할 일:
기록의 첫 줄부터 "with surveillance cameras." 문구가 있는 줄까지, 그 줄을 포함해 다시 쓰세요. "Christmas" 표현만 "New Year" 표현으로 교체하고 나머지는 모두 그대로 두세요.

[수집된 데이터]
━━━
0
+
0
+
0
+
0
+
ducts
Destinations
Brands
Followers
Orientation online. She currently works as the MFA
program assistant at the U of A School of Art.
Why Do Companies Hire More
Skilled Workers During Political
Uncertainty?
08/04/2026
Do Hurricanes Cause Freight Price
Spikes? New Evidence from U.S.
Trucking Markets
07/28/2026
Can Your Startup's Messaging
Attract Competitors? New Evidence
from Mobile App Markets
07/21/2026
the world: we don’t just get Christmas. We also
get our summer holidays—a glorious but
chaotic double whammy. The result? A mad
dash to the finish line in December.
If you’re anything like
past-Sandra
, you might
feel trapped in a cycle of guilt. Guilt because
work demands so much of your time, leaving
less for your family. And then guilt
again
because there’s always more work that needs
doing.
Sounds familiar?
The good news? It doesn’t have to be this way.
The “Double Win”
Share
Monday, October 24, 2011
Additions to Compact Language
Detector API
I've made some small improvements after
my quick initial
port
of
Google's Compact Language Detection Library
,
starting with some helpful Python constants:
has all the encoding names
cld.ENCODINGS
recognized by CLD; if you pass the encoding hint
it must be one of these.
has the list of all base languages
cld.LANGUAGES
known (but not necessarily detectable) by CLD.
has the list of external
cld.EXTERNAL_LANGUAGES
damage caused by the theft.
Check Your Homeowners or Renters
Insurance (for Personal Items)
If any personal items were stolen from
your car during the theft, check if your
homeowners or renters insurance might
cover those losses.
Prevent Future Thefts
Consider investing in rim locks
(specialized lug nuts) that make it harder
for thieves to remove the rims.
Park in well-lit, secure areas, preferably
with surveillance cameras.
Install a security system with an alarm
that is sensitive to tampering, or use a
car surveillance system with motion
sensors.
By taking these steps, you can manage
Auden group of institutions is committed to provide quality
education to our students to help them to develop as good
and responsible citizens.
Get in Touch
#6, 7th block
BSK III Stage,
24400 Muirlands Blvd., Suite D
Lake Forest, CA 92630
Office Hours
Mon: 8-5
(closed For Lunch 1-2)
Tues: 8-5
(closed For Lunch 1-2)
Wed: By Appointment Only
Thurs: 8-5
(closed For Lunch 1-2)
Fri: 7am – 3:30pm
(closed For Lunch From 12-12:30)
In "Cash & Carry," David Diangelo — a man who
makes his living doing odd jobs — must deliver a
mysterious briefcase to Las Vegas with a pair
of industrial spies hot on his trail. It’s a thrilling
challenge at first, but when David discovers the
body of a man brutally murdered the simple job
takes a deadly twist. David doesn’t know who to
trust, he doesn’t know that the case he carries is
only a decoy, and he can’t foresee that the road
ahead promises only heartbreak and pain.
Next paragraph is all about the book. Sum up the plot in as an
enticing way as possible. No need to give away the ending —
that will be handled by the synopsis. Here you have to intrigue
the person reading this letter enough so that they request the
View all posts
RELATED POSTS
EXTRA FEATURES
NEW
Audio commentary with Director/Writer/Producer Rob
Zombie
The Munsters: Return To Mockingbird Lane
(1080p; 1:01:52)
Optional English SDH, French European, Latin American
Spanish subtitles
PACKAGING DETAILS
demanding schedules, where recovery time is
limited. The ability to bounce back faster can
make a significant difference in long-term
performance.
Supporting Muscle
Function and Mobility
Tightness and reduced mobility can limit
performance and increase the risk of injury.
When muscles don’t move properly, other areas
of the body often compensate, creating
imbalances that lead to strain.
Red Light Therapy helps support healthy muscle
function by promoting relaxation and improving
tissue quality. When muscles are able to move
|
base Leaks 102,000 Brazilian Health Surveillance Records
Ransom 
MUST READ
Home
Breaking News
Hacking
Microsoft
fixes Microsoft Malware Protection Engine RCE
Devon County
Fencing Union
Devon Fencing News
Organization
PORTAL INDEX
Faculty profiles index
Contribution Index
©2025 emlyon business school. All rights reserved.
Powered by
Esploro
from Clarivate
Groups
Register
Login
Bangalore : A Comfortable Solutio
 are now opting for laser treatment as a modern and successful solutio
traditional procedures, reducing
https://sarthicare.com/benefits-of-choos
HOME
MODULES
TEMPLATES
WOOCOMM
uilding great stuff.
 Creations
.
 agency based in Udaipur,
━━━
완료한 작업:
0
+
0
+
0
+
0
+
ducts
Destinations
Brands
Followers
Orientation online. She currently works as the MFA
program assistant at the U of A School of Art.
Why Do Companies Hire More
Skilled Workers During Political
Uncertainty?
08/04/2026
Do Hurricanes Cause Freight Price
Spikes? New Evidence from U.S.
Trucking Markets
07/28/2026
Can Your Startup's Messaging
Attract Competitors? New Evidence
from Mobile App Markets
07/21/2026
the world: we don’t just get New Year. We also
get our summer holidays—a glorious but
chaotic double whammy. The result? A mad
dash to the finish line in December.
If you’re anything like
past-Sandra
, you might
feel trapped in a cycle of guilt. Guilt because
work demands so much of your time, leaving
less for your family. And then guilt
again
because there’s always more work that needs
doing.
Sounds familiar?
The good news? It doesn’t have to be this way.
The “Double Win”
Share
Monday, October 24, 2011
Additions to Compact Language
Detector API
I've made some small improvements after
my quick initial
port
of
Google's Compact Language Detection Library
,
starting with some helpful Python constants:
has all the encoding names
cld.ENCODINGS
recognized by CLD; if you pass the encoding hint
it must be one of these.
has the list of all base languages
cld.LANGUAGES
known (but not necessarily detectable) by CLD.
has the list of external
cld.EXTERNAL_LANGUAGES
damage caused by the theft.
Check Your Homeowners or Renters
Insurance (for Personal Items)
If any personal items were stolen from
your car during the theft, check if your
homeowners or renters insurance might
cover those losses.
Prevent Future Thefts
Consider investing in rim locks
(specialized lug nuts) that make it harder
for thieves to remove the rims.
Park in well-lit, secure areas, preferably
with surveillance cameras.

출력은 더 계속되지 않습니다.